### HOW TO COMPLETE THIS TASK
Please restate the data below word for word, omitting all images.

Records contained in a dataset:
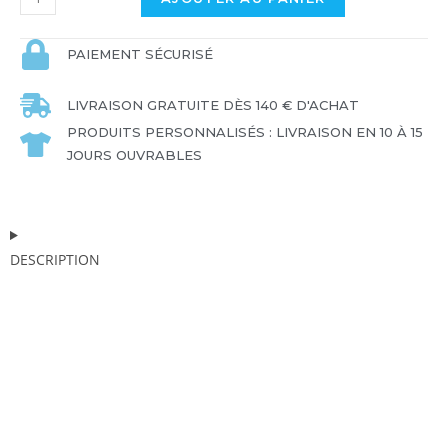
PAIEMENT SÉCURISÉ
LIVRAISON GRATUITE DÈS 140 € D'ACHAT
PRODUITS PERSONNALISÉS : LIVRAISON EN 10 À 15
JOURS OUVRABLES
DESCRIPTION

### RESPONSE FOR THIS EXERCISE
PAIEMENT SÉCURISÉ
LIVRAISON GRATUITE DÈS 140 € D'ACHAT
PRODUITS PERSONNALISÉS : LIVRAISON EN 10 À 15
JOURS OUVRABLES
DESCRIPTION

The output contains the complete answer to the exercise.